Right now however I am stuck with a vector relation, which doesn't make the calculations any easier. I tried the partial fraction decomposition, this doesn't make things easier. I also tried writing out the denominator, but this also isn't that helpful.
I was wondering if there were general ways to tackle these kind of problems and/or if there are any tips for this integral ?
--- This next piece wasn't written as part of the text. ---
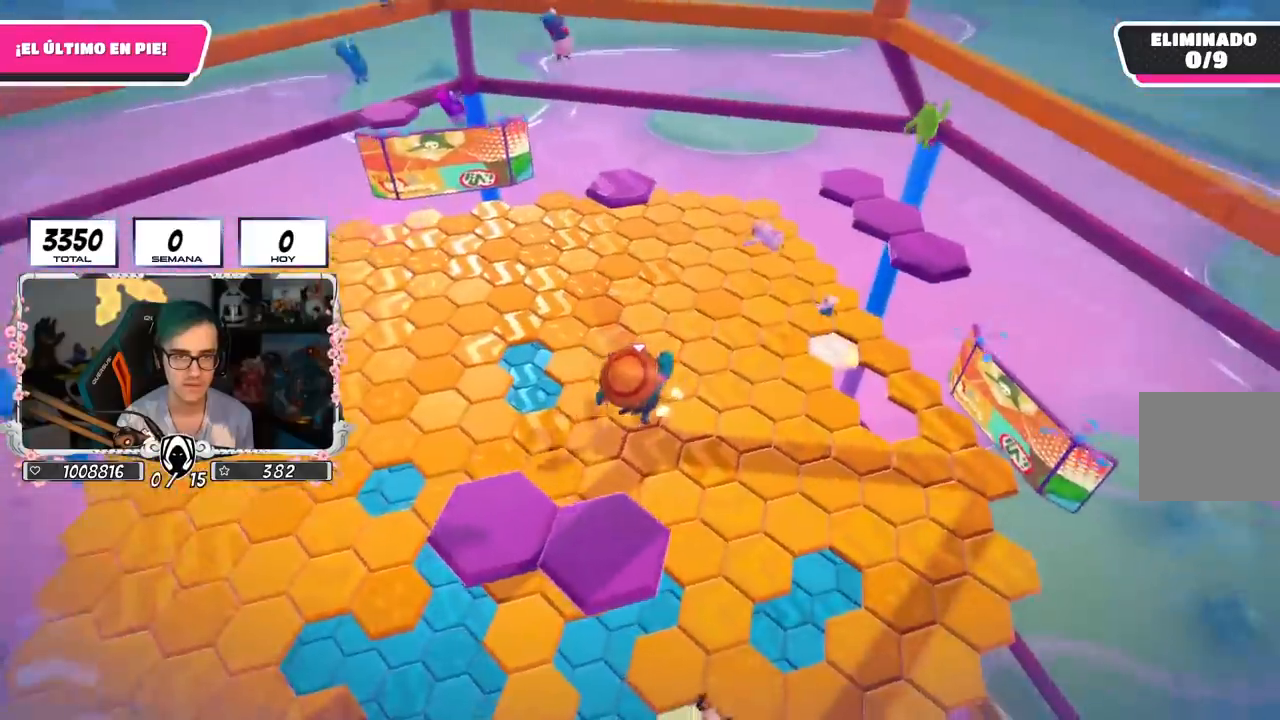
{"buttons": [], "left_stick": "center", "right_stick": "center", "events": [[150, "left_stick", "up-right"], [283, "left_stick", "down-right"], [383, "left_stick", "left"], [500, "left_stick", "center"]]}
The vectors $\vec{a}$ and $\vec{b}$ are 3D, this can for example be seen by the fact that the factor $4\pi$ follows from the 3D solid angle $$ 4\pi=\int\limits_0^{2\pi}\mathrm{d}\varphi\int\limits_{0}^\pi\sin(\theta)\mathrm{d}\theta. $$
As you said, integrals are best tackled with scalars. Thus the most straightforward way to solve these types of problems (unless there's some other nice geometric property about the vectors to make it easier) is to deal with the individual components. Instead of $\vec a$ and $\vec b$, deal with $a_x, a_y, b_x, b_y$. Then we have $$(\vec a u + \vec b(1-u))^2 = (a_x u+b_x(1-u),a_y u+b_y(1-u))^2 = b_x^2 + b_y^2 + 2(a_x b_x - b_x^2 + a_y b_y - b_y^2) u + (a_x^2 + a_y^2 - 2 a_x b_x + b_x^2 - 2 a_y b_y + b_y^2) u^2$$ Which is -- from the perspective of $u$, the variable we're integrating -- just a quadratic. So the integral becomes $$\int \frac{du}{(1-b_x^2+b_y^2) + 2(b_x^2 + b_y^2 - a_x b_x - a_y b_y) u + (2 a_x b_x + 2 a_y b_y - b_x^2 - b_y^2 - a_x^2 - a_y^2 ) u^2}$$ or perhaps more succinctly (and geometrically) $$\int \frac{du}{(1-|b|^2) + 2(|b|^2-a\cdot b)u + (2a\cdot b-|b|^2-|a|^2)u^2}$$ Then you can apply that $$\int_0^1 \frac{du}{x + y u + z u^2} = \frac{2\left(\arctan\left(\frac{y+2z}{\sqrt{4xz-y^2}}\right)-\arctan\left(\frac{y}{\sqrt{4xz-y^2}}\right)\right)}{\sqrt{4xz-y^2}}$$ and plug in those values for $x, y, z$ to get your integral.